By Paddy Bostock
Mystery/Crime, 366 pages
Cover art by Richard Stroud
To escape a floundering relationship and writer’s block, Ambler leaves London for La Rochelle, where he stumbles into a tangle of corruption and revenge with a grisly murder at its centre: a crime which could cost Ambler his freedom — and his sanity.
Ambler was through the door, across the square and down a wooden, shrub-tangled stairway like a cat after a rat. Too much like a cat after a rat, as it turned out because he fell down a number of the top steps, where he wasted a full ten minutes nursing a twisted ankle before venturing down the rest and onto the soft sand, which was no medium for a wrenched joint. Progress was slow.
A full moon stared down on him between a thousand stars. The kind of sky he’d never seen through the street lights of Hackney. Total silence, too, apart from the lapping of the water along the shoreline. Ambler didn’t know what seabirds did at night but assumed they slept like everybody else. Not that he could have cared less about birds or the beauty of the night. All Ambler cared about was finding Lisette and holding her close. Who else could have used that “so it’s you” line? Somehow she must have followed him across the sea to Loix. Not the chimera after all; a flesh and blood woman who’d had second thoughts.
When he found her, the night would indeed become beautiful—magicked into beauty by her presence in it. A stroll along the beach—well, more of a limp for Ambler. No sex. Just a moonlit limp-stroll holding hands like lovers, kicking at the waves and laughing, singing songs and talking, working the wonders. Planning another future, another life...a third way.
Ambler hugged himself as he gazed along the empty beach and stumbled towards the underside of the pier where he expected to find her waiting for him. Dressed in one of those A Man and a Woman white macks with the collar turned up while strains of La Mer played in the background. Ambler liked the old films.
“Lisette?” he called, wrapping an arm around the first of the pier’s stansions for balance. “It’s me.”

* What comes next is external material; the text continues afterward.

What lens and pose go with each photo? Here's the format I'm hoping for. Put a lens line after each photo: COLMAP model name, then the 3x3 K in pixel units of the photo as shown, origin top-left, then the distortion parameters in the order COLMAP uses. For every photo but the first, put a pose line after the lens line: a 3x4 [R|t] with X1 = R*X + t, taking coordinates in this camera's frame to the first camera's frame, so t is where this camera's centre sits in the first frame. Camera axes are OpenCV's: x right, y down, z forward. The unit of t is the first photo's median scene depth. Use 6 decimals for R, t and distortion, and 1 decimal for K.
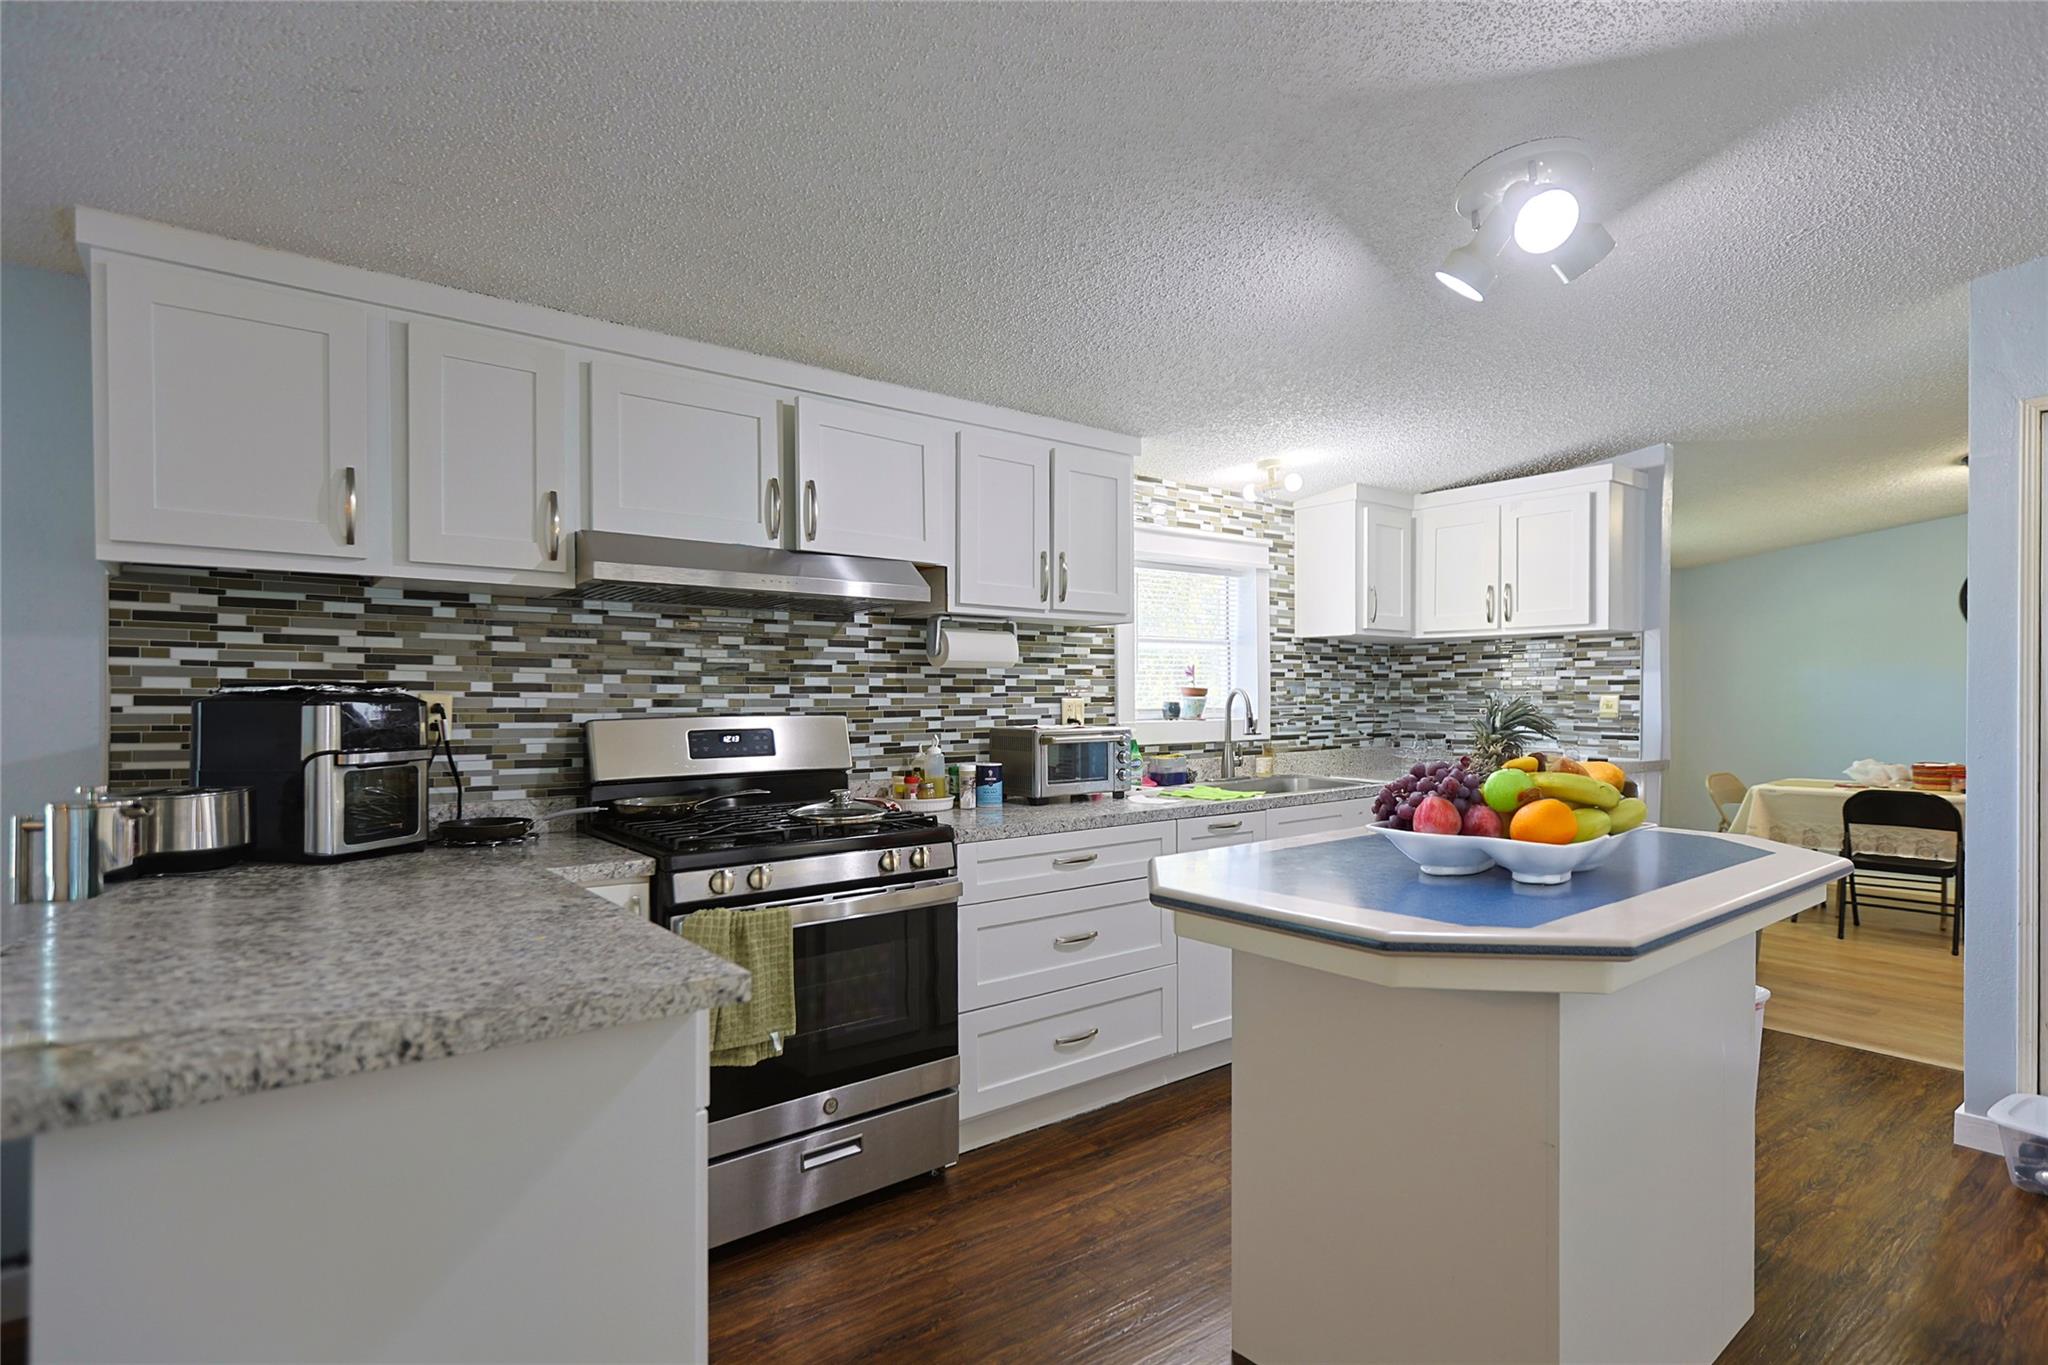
lens RADIAL K [[983.0, 0, 1030.2], [0, 983.0, 704.0], [0, 0, 1]] dist [0.000253, -0.000249]
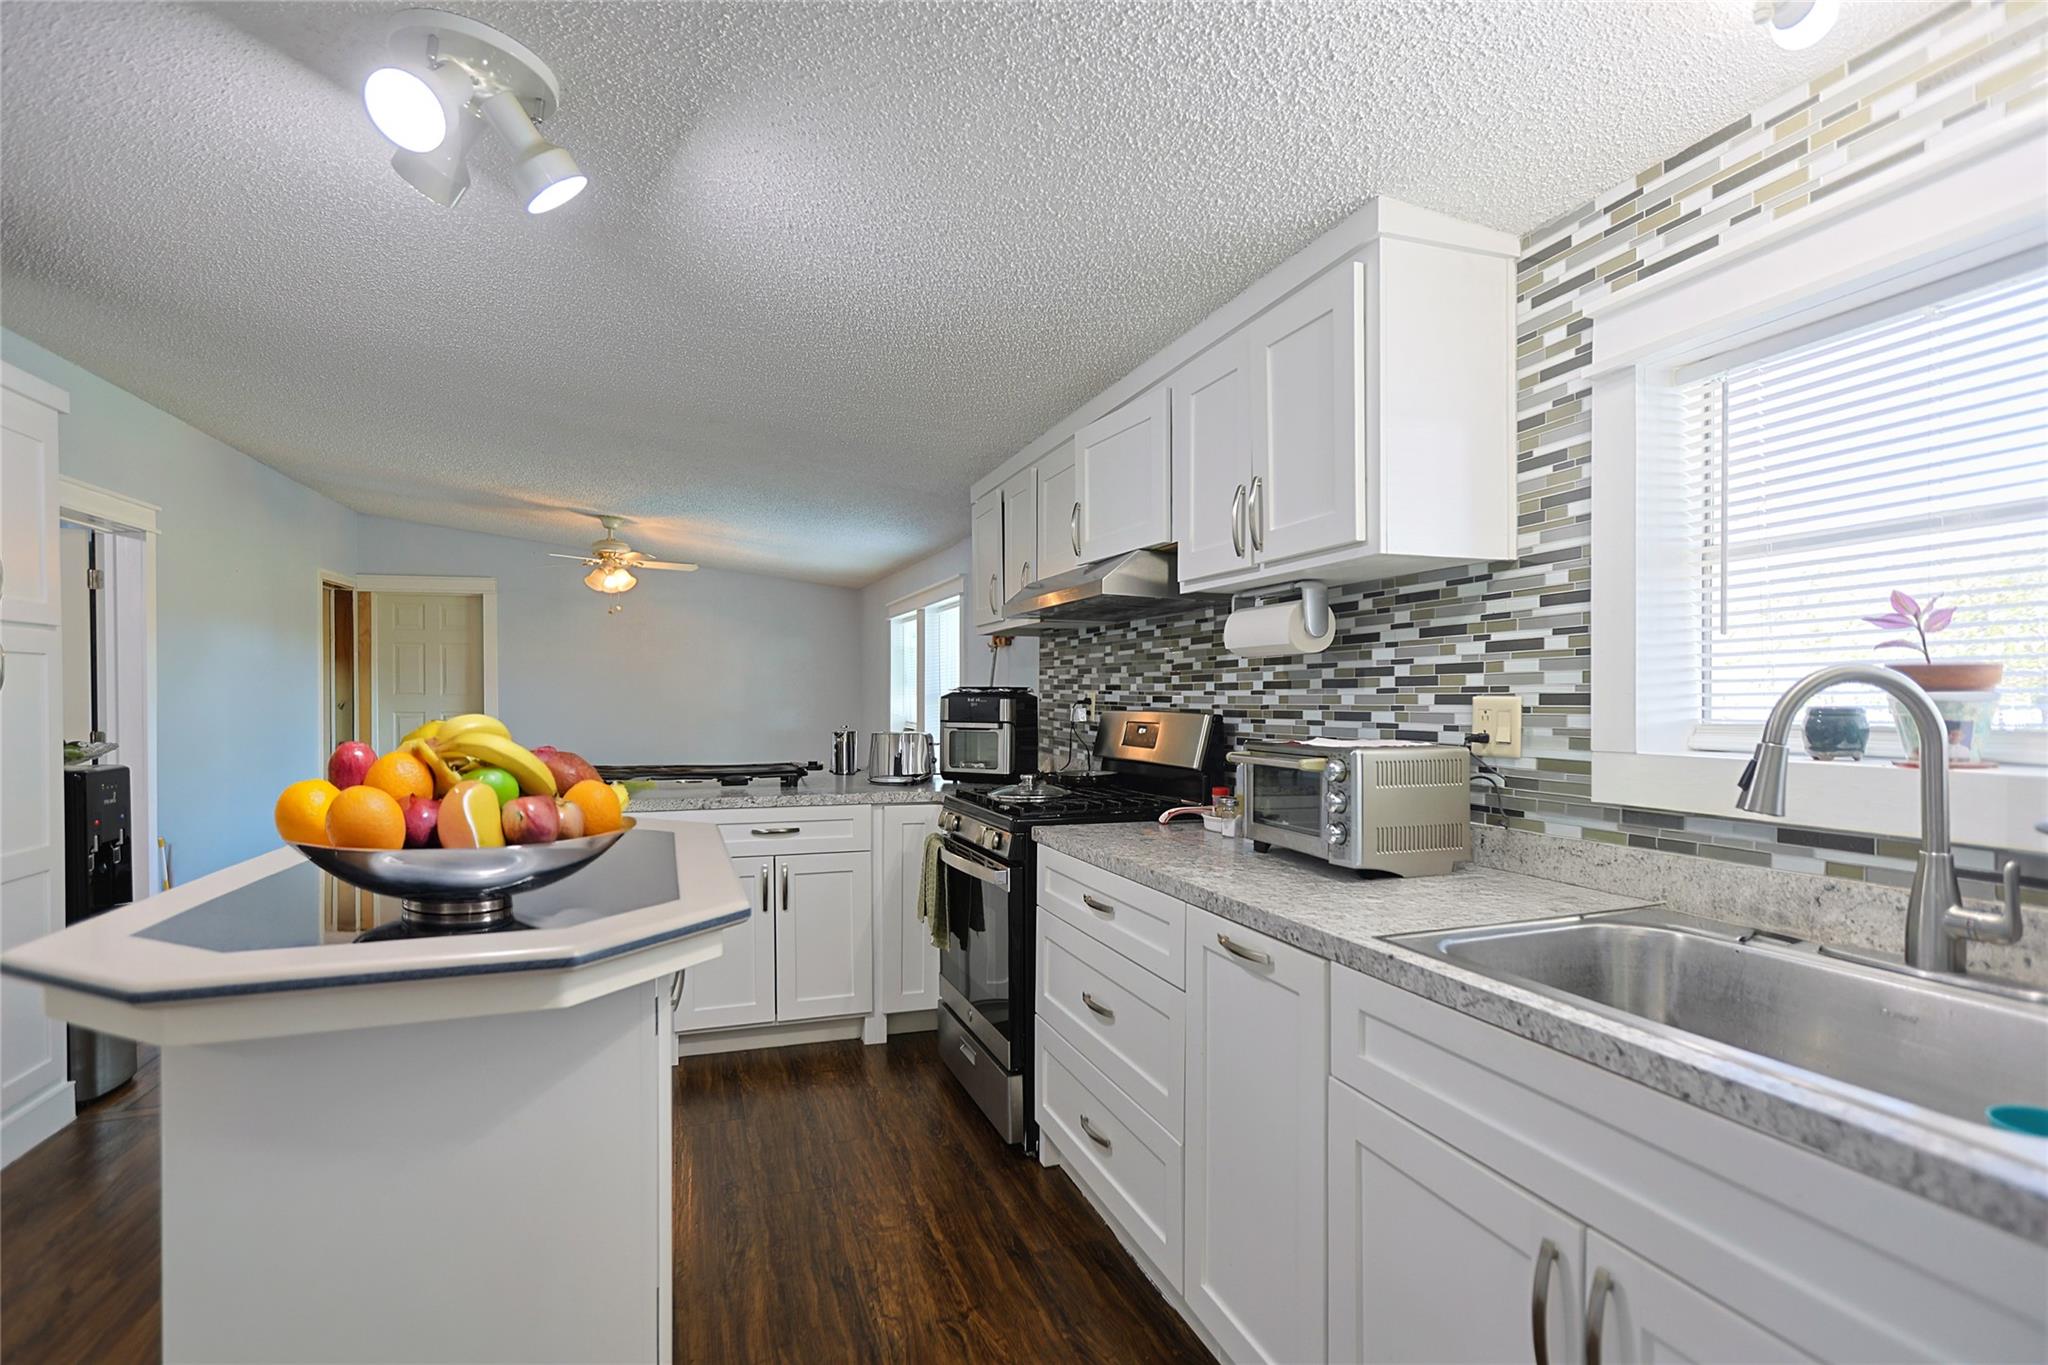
lens RADIAL K [[983.0, 0, 1025.1], [0, 983.0, 686.4], [0, 0, 1]] dist [0.000253, -0.000249]
pose [[-0.305347, 0.005094, -0.952228, 0.665904], [0.013227, 0.999912, 0.001107, -0.016164], [0.952149, -0.012257, -0.305387, 0.980696]]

Silence. Some cawing from a disturbed gull, otherwise nothing except the occasional hiss of the chill breeze amongst the reeds. Creaks and groans from the effects of the water on the wooden pillars, plus something that sounded like one of them being slapped. A kind of splat. Every few minutes, when the breeze blew a little harder. Maybe she’d got tired of waiting and taken a walk along the sand. Ambler reckoned Lisette to be an impatient person and he had been delayed by the fall. It must be at least half an hour since the phone call.

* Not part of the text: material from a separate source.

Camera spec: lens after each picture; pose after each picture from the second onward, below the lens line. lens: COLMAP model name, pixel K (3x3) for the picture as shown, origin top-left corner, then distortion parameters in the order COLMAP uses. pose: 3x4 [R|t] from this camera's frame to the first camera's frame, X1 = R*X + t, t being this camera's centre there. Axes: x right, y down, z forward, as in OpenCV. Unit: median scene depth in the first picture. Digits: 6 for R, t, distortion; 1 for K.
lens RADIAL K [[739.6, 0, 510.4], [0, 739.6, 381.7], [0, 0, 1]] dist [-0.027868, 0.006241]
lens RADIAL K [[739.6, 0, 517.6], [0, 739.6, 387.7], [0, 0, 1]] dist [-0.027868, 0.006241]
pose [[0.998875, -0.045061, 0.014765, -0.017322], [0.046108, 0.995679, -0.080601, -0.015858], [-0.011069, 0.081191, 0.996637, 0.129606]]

Please God, don’t let her walk off into the night. Please show me the way to her.
But no evidence of any God on duty. Possibly preoccupied with more pressing issues. Or, even more possibly...just not.
He kicked off his right trainer, eased off the left one, cursed the swelling, and gazed down along the shore. One way and then the other. Staring for any sign of movement, any human shape in the inhuman seascape.
“Lisette?” he called again, louder this time. “It’s me-eee.”
But his voice was carried away along the wind. A cloud skittered across the moon and for a moment it was full night. Ambler could track left or right along the sand that stretched for unknowable distances to unknowable destinations in both directions. The decision was beyond him. Either route could take him to her or away from her. He hopped up and down and scraped the fingers of his right hand across his stubbly head.
Back somewhere farther down the jetty, closer to the water he thought, the splatting started up again. Every time the wind changed direction a little.
“For Christ’s sake,” he said, but, for want of any better plan, went to check where the irritating noise was coming from. Just in case it was Lisette smacking her palm against the woodwork in her frustration at his taking so long. Probably hadn’t heard him coming because she was busy with her mobile calling the hotel again to check he had left. That would be it. That would very probably be it. That or her clapping her hands together to keep warm, a woollen cloche pulled down over her ears so she wouldn’t have heard him calling. Ambler waited for the next splat and then headed towards it, resting between stansions because of the damaged ankle. An unpleasant odour down here, but he braved it.
The odour turned into a stench as he approached; some nameless maritime putrefaction maybe. A lost catch of oysters or mussels—that’s what the Île de Ré was famous for, so the guidebook said. Must happen all the time. Some lazy harvester who’d had better things to do than lug his haul back home. Or maybe an oil tanker spill way out at sea which had murdered wildlife and left their corpses to rot on beaches all along the coast. Ambler had seen the TV pictures of ecological disasters often enough. Or possibly just the ordinary abnormal smells townies like him associated with nature; inured to petrol fumes and pollution, but gagging at the reek of the wild.
Once he finally made his way to the origin of the splatting and the cause of the stench became clear, however, Ambler fell to his knees and didn’t look up again until the bile in his stomach was voided.